The above approaches are the most common options. There are more variations to these. One of those could be bases around the use of a dedicated management domain on both sites. It’s a concept I’ve used a couple of time where and when allowed.

It has some drawbacks or at least some complexities to deal with and one such example might be when configuring host based backups that need access to the guest VMs. This requires some extra firewall configuration. Nothing that would prevent you from doing so with good backup products like Veeam and it’s something you’re probably used to doing already for monitoring and backups across domains anyway.

But it also has serious benefits as the actual business domains are completely separate from the management domain and potentially 100% virtualized but that’s not a hard requirement as long as you keep the remaining physical servers in their own site dependent subnet which routes, these don’t move anyway, and they should have workloads that are distributed anyway like AD, Exchange DAGs, etc. The big benefits compared to a stretched cluster is that you can have the same subnet(s) on both sides of the stretched cluster for your virtual machines and you change the routing and endpoints for your public and private access to the services. Instead of making the changes to the cluster resources you do so higher up at the stack. It’s a bit like moving your data center to new location “as is” and directing the clients to the new location. This removes the need for stretched VLAN, or implementing network virtualization, at the cost of a bit more down time & work to “switch”. It’s worth considering.

It helps to leveraging DNS and geo load balancing technologies in this but the core infrastructure (the site ware stretched cluster) can run in a fully routed / Layer 3 fashion.

Sure you’ll still need to make sure the traffic from the offices goes to the correct data center now and it really rocks if you have your internet presence geo-load balanced in some way but let’s face it.
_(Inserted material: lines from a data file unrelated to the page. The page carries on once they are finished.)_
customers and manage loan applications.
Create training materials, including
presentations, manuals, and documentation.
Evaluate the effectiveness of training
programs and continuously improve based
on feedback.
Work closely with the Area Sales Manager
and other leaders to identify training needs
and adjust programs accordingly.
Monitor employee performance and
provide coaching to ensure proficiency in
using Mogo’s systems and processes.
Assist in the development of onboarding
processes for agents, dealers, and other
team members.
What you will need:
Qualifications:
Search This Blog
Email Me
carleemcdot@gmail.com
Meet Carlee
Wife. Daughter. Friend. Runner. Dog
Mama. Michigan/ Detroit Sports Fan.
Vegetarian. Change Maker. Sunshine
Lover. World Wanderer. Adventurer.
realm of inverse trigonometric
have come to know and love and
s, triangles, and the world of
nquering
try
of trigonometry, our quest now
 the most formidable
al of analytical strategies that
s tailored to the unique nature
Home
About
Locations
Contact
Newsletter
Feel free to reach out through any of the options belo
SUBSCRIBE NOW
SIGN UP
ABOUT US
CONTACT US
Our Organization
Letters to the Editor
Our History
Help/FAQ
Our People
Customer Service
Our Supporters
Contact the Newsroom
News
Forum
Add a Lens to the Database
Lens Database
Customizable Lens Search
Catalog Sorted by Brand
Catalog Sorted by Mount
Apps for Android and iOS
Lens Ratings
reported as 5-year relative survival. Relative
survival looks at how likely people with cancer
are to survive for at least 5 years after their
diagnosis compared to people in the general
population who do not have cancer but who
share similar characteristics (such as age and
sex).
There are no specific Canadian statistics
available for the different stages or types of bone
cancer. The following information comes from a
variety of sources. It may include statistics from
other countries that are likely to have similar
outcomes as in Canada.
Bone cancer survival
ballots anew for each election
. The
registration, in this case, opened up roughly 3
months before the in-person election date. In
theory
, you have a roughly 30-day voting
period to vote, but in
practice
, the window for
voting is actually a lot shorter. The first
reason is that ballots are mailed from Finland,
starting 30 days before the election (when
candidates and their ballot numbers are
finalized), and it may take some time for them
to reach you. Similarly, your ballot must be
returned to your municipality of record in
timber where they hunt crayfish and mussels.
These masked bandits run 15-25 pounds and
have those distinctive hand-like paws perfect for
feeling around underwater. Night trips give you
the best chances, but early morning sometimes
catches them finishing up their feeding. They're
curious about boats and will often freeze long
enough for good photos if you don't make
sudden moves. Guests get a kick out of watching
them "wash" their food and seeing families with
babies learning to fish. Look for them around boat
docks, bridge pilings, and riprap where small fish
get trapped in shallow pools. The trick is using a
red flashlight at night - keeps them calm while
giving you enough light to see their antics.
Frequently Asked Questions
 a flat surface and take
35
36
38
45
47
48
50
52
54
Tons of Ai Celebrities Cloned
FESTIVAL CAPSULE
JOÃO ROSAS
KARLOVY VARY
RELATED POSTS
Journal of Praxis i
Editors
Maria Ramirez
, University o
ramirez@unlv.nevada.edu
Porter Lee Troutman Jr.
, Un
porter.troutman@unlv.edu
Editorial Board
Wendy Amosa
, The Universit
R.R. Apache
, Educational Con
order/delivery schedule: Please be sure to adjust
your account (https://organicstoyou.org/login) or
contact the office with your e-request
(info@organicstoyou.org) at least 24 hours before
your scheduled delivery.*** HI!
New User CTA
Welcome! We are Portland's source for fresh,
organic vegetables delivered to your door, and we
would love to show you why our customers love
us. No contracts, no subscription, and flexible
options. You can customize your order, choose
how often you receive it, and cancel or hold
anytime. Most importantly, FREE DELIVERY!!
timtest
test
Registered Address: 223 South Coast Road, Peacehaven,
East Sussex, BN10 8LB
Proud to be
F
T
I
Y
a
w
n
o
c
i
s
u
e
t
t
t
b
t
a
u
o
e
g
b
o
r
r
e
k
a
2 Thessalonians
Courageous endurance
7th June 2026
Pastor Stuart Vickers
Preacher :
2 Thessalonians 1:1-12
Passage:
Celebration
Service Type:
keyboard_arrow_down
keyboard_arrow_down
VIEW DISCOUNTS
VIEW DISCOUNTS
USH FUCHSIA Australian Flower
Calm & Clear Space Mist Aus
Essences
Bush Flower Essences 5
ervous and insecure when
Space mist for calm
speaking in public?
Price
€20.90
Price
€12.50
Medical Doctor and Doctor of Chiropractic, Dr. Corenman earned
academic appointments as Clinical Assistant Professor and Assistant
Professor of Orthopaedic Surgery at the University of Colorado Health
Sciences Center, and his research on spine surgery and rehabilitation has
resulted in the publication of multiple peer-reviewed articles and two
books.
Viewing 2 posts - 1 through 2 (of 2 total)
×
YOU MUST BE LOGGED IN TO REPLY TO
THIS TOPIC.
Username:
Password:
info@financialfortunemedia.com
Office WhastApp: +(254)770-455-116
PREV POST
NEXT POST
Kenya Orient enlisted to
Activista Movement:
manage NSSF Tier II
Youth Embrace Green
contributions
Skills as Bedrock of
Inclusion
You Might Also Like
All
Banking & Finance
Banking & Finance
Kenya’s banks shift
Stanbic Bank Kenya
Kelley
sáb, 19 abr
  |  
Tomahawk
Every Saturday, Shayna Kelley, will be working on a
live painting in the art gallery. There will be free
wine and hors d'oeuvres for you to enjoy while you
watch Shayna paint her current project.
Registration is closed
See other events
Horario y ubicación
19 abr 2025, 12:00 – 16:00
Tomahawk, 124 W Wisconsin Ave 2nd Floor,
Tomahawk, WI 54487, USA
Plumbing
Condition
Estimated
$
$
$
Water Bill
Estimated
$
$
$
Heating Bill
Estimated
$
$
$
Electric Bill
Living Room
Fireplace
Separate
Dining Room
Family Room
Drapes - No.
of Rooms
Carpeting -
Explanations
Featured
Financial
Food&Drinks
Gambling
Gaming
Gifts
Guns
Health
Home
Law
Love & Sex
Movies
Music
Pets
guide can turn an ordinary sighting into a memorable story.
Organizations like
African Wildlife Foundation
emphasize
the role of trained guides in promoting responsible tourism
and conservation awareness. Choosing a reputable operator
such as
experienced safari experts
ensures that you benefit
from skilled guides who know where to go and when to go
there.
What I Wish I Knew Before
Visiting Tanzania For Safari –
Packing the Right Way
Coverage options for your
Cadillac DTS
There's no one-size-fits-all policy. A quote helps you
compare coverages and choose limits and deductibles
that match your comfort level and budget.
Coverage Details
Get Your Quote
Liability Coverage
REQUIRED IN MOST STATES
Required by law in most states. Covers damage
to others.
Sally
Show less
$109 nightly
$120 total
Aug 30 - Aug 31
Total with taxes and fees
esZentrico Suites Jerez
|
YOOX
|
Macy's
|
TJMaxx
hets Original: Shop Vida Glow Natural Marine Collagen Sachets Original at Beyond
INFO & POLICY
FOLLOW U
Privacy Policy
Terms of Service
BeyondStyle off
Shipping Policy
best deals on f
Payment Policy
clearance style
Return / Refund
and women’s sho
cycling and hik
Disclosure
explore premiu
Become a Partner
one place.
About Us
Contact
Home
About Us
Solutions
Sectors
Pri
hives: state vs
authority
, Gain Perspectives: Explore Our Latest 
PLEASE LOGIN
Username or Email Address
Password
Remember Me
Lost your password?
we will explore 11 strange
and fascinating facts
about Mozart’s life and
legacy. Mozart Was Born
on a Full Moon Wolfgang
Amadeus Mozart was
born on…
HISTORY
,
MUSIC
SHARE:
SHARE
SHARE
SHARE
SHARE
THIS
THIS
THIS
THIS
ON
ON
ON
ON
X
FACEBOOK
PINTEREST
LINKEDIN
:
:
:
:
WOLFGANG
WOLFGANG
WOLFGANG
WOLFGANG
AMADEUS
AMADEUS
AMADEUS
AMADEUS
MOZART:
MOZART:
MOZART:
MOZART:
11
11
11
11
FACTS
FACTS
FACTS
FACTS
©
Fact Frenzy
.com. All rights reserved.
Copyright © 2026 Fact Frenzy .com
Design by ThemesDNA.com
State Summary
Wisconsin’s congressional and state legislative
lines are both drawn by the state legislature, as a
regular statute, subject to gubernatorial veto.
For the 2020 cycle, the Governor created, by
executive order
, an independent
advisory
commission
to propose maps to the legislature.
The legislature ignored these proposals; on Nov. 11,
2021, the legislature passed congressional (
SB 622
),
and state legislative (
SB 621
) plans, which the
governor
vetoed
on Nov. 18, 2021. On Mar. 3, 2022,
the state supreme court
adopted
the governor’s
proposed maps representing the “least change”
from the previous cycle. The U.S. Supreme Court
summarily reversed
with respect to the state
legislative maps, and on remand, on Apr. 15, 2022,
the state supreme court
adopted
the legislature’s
But you needed to have that in order for any approach anyway.

Closing thoughts

There is a lot more detail and complexity to all of this than I covered in this short article. This is meant an eye opener, a point from where to start the discussion with the business demanding 24/7, 99.999% a zero cost and effort. Like Amazon or Azure but then better, cheaper and on premises. Ouch! As you might expect, this can’t be dealt with in just a few pages. Getting a solid, working disaster avoidance, recovery and business continuity plan & process is going to take some effort to create and maintain.

Fully failing over without any work or a second of downtime is a very expensive illusion and you might be better off with 15 to 20 minutes of down time for 90% of the workload and 30 to 60 minutes for the remaining 10% that trying to chase the ultimate perfection of 100% zero downtime ever for all services. Chances are you’ll go broke trying and pretending, which means failing. Remember that when your primary data center was just taken down or worse, burnt down, dealing with a couple of hours of down time to get you secondary site up and running 100 % isn’t actually as bad as it seems when discussing 2 or 3 hours of down time in a management meeting. Somehow it always seems a bigger deal when not faced with the alternative of the business being wiped out.

One final note, don’t forget to tell your bosses you’re going to have to practices this a couple of times per year. Doing it for real count’s a practice only if it’s the 3rd time you do it. Good luck!